[[ Data for processing open ]]

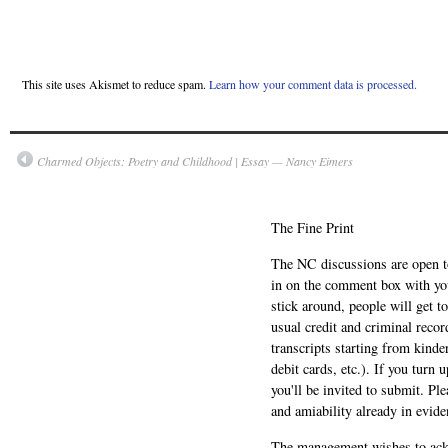
This site uses Akismet to reduce spam.
Learn how your comment data is processed.
Charmed Objects: Poetry and Childhood | Essay — Nancy Eimers
The Fine Print
The NC discussions are open to 
in on the comment box with yo
stick around, people will get t
usual credit and criminal recor
transcripts starting from kinde
debit cards, etc.). If you turn 
you'll be invited to submit. Pl
and amiability already in evide
The management wishes to ackn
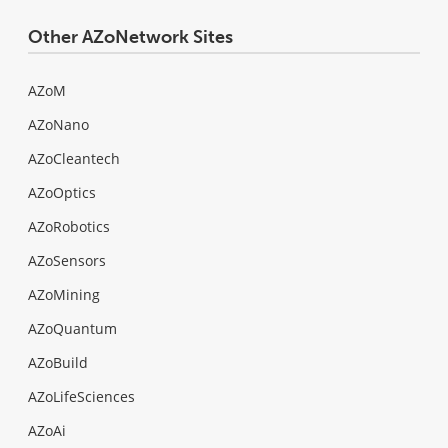
Other AZoNetwork Sites
AZoM
AZoNano
AZoCleantech
AZoOptics
AZoRobotics
AZoSensors
AZoMining
AZoQuantum
AZoBuild
AZoLifeSciences
AZoAi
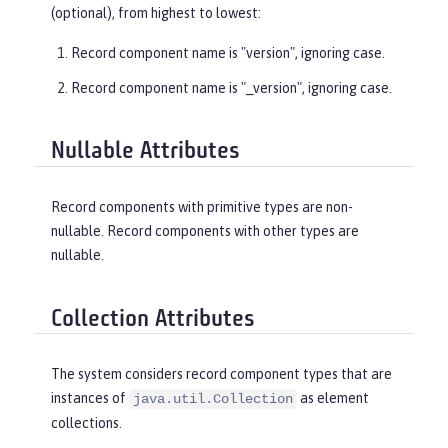
(optional), from highest to lowest:
Record component name is "version", ignoring case.
Record component name is "_version", ignoring case.
Nullable Attributes
Record components with primitive types are non-
nullable. Record components with other types are
nullable.
Collection Attributes
The system considers record component types that are
instances of
as element
java.util.Collection
collections.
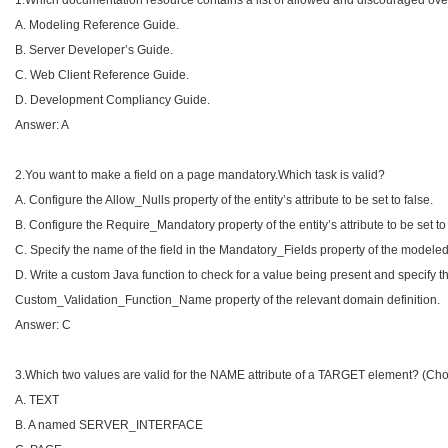
1.Which documentation resource contains a list of allowed and discouraged over
A. Modeling Reference Guide.
B. Server Developer’s Guide.
C. Web Client Reference Guide.
D. Development Compliancy Guide.
Answer: A
2.You want to make a field on a page mandatory.Which task is valid?
A. Configure the Allow_Nulls property of the entity’s attribute to be set to false.
B. Configure the Require_Mandatory property of the entity’s attribute to be set to 
C. Specify the name of the field in the Mandatory_Fields property of the modeled
D. Write a custom Java function to check for a value being present and specify t
Custom_Validation_Function_Name property of the relevant domain definition.
Answer: C
3.Which two values are valid for the NAME attribute of a TARGET element? (Cho
A. TEXT
B. A named SERVER_INTERFACE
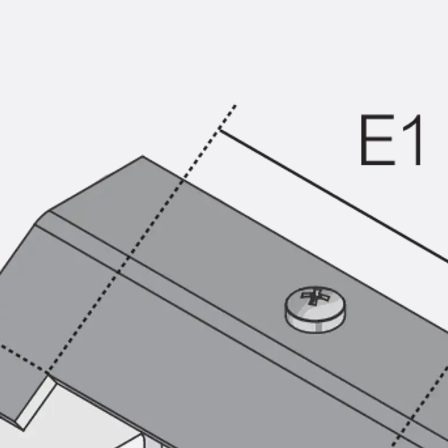
KUNEX® Puddle Flange
KUNEX® ABS Formwork Elements
Joint Tapes Accessories
Joint Sheets
Back
Joint Sheets
PENTAFLEX KB®
PENTAFLEX KB® Agrar
PENTAFLEX® FBA
PENTAFLEX® ABS
PENTAFLEX® OBS
PENTAFLEX® FTS
PENTAFLEX® STK
PENTAFLEX® OPTI Wall Strengtheners
PENTAFLEX® Module
Joint Sheets Accessories
Pre-applied Fully Bonded Waterproofing Sys
Back
Pre-applied Fully Bonded Waterpro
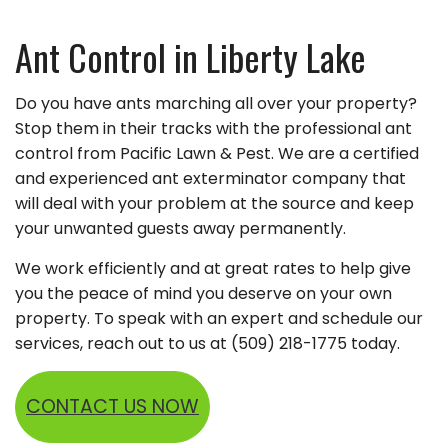
Ant Control in Liberty Lake
Do you have ants marching all over your property?
Stop them in their tracks with the professional ant
control from Pacific Lawn & Pest. We are a certified
and experienced ant exterminator company that
will deal with your problem at the source and keep
your unwanted guests away permanently.
We work efficiently and at great rates to help give
you the peace of mind you deserve on your own
property. To speak with an expert and schedule our
services, reach out to us at (509) 218-1775 today.
CONTACT US NOW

[[ Data for processing closed ]]

▶ [Task brief]: Lay out everything from the line containing "Other AZoNetwork Sites" down to the line containing "collections.", both included, as a Markdown table with the columns No. and Text. Skip blank lines, and leave the pictures out.

▶ [Your response]:
| No. | Text |
|---|---|
| 1 | Other AZoNetwork Sites |
| 2 | AZoM |
| 3 | AZoNano |
| 4 | AZoCleantech |
| 5 | AZoOptics |
| 6 | AZoRobotics |
| 7 | AZoSensors |
| 8 | AZoMining |
| 9 | AZoQuantum |
| 10 | AZoBuild |
| 11 | AZoLifeSciences |
| 12 | AZoAi |
| 13 | (optional), from highest to lowest: |
| 14 | Record component name is "version", ignoring case. |
| 15 | Record component name is "_version", ignoring case. |
| 16 | Nullable Attributes |
| 17 | Record components with primitive types are non- |
| 18 | nullable. Record components with other types are |
| 19 | nullable. |
| 20 | Collection Attributes |
| 21 | The system considers record component types that are |
| 22 | instances of |
| 23 | as element |
| 24 | java.util.Collection |
| 25 | collections. |